I have used a similar roast technique for years to make marvelous chicken.

Simple:

1. Preheat oven to very hot, 500 Degrees.
2. Put in chicken
3. When fire alarm in the next room goes off. remove battery and turn oven down to 375. about 45 min.
4. Replace battery

Great recipe...good week night staple that the kids love.

If you're feeling fancy (or having friends over), you can throw fresh thyme, rosemary and 1/2 a lemon inside the chicken's body cavity.

Also, for an easy sauce, once the chicken is done, put the pan with roasting juices on the burner, add white wine, shallot, stock, a little butter/flour mashed together and you'll have a perfectly scrumptious sauce to spoon over your bird.

After serving this to my husband he said, "I hope I die before you do."

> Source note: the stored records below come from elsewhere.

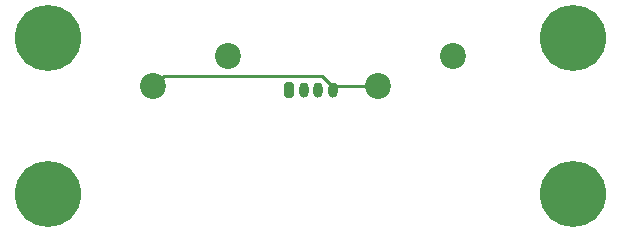
<source format=gbr>
%TF.GenerationSoftware,KiCad,Pcbnew,(7.0.0)*%
%TF.CreationDate,2023-02-21T01:36:48-05:00*%
%TF.ProjectId,Desk Panel,4465736b-2050-4616-9e65-6c2e6b696361,rev?*%
%TF.SameCoordinates,Original*%
%TF.FileFunction,Copper,L1,Top*%
%TF.FilePolarity,Positive*%
%FSLAX46Y46*%
G04 Gerber Fmt 4.6, Leading zero omitted, Abs format (unit mm)*
G04 Created by KiCad (PCBNEW (7.0.0)) date 2023-02-21 01:36:48*
%MOMM*%
%LPD*%
G01*
G04 APERTURE LIST*
G04 Aperture macros list*
%AMRoundRect*
0 Rectangle with rounded corners*
0 $1 Rounding radius*
0 $2 $3 $4 $5 $6 $7 $8 $9 X,Y pos of 4 corners*
0 Add a 4 corners polygon primitive as box body*
4,1,4,$2,$3,$4,$5,$6,$7,$8,$9,$2,$3,0*
0 Add four circle primitives for the rounded corners*
1,1,$1+$1,$2,$3*
1,1,$1+$1,$4,$5*
1,1,$1+$1,$6,$7*
1,1,$1+$1,$8,$9*
0 Add four rect primitives between the rounded corners*
20,1,$1+$1,$2,$3,$4,$5,0*
20,1,$1+$1,$4,$5,$6,$7,0*
20,1,$1+$1,$6,$7,$8,$9,0*
20,1,$1+$1,$8,$9,$2,$3,0*%
G04 Aperture macros list end*
%TA.AperFunction,ComponentPad*%
%ADD10RoundRect,0.200000X-0.200000X-0.450000X0.200000X-0.450000X0.200000X0.450000X-0.200000X0.450000X0*%
%TD*%
%TA.AperFunction,ComponentPad*%
%ADD11O,0.800000X1.300000*%
%TD*%
%TA.AperFunction,ComponentPad*%
%ADD12C,3.600000*%
%TD*%
%TA.AperFunction,ConnectorPad*%
%ADD13C,5.600000*%
%TD*%
%TA.AperFunction,ComponentPad*%
%ADD14C,2.200000*%
%TD*%
%TA.AperFunction,Conductor*%
%ADD15C,0.250000*%
%TD*%
G04 APERTURE END LIST*
D10*
%TO.P,Molex2,1,Pin_1*%
%TO.N,+3V3*%
X142800000Y-97350000D03*
D11*
%TO.P,Molex2,2,Pin_2*%
%TO.N,UP*%
X144049999Y-97349999D03*
%TO.P,Molex2,3,Pin_3*%
%TO.N,DOWN*%
X145299999Y-97349999D03*
%TO.P,Molex2,4,Pin_4*%
%TO.N,GND*%
X146549999Y-97349999D03*
%TD*%
D12*
%TO.P,REF\u002A\u002A,1*%
%TO.N,N/C*%
X122400000Y-106150000D03*
D13*
X122400000Y-106150000D03*
%TD*%
D14*
%TO.P,DOWN,1,1*%
%TO.N,DOWN*%
X156740000Y-94470000D03*
%TO.P,DOWN,2,2*%
%TO.N,GND*%
X150390000Y-97010000D03*
%TD*%
D12*
%TO.P,,1*%
%TO.N,N/C*%
X122400000Y-106150000D03*
%TD*%
%TO.P,REF\u002A\u002A,1*%
%TO.N,N/C*%
X166900000Y-92950000D03*
D13*
X166900000Y-92950000D03*
%TD*%
D12*
%TO.P,REF\u002A\u002A,1*%
%TO.N,N/C*%
X122400000Y-92950000D03*
D13*
X122400000Y-92950000D03*
%TD*%
D14*
%TO.P,UP,1,1*%
%TO.N,UP*%
X137660000Y-94470000D03*
%TO.P,UP,2,2*%
%TO.N,GND*%
X131310000Y-97010000D03*
%TD*%
D12*
%TO.P,REF\u002A\u002A,1*%
%TO.N,N/C*%
X166900000Y-106150000D03*
D13*
X166900000Y-106150000D03*
%TD*%
D12*
%TO.P,,1*%
%TO.N,N/C*%
X166900000Y-92950000D03*
%TD*%
%TO.P,,1*%
%TO.N,N/C*%
X166900000Y-106150000D03*
%TD*%
D15*
%TO.N,GND*%
X146550000Y-97050000D02*
X146550000Y-97350000D01*
X145600000Y-96100000D02*
X146550000Y-97050000D01*
X132220000Y-96100000D02*
X145600000Y-96100000D01*
X131310000Y-97010000D02*
X132220000Y-96100000D01*
X146890000Y-97010000D02*
X146550000Y-97350000D01*
X150390000Y-97010000D02*
X146890000Y-97010000D01*
%TD*%
M02*

</source>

I attempt to follow a NY Times-published recipe quest the first time, EXACTLY, especially by Mark Bittman and similar responsible NYT friends. I read and digested the "chef" comments and began the experiment. I'm in my 7th decade and never turned the oven above 450 F, until now. So, a bit of exhaust, but the result was worth it! No smoke alarms, but a crisp skin and succulent "bird". Next time, experimentation with flavors and then, with temps and timings, as NY Times cooks have reported. Cheers

Easy and Delicious!!!! : )

Splatting the bird is a good variation. It will make the thighs lie flat against the pan so that they cook more quickly and the breast doesn't dry out. I also seasoned the bird 24 hours ahead and used sage and lemon zest as well as salt and pepper. Obviously cooking time will vary with the size of the bird, but I've found it takes about 30 minutes after turning the oven down. This recipe is so simple but that's what makes it great.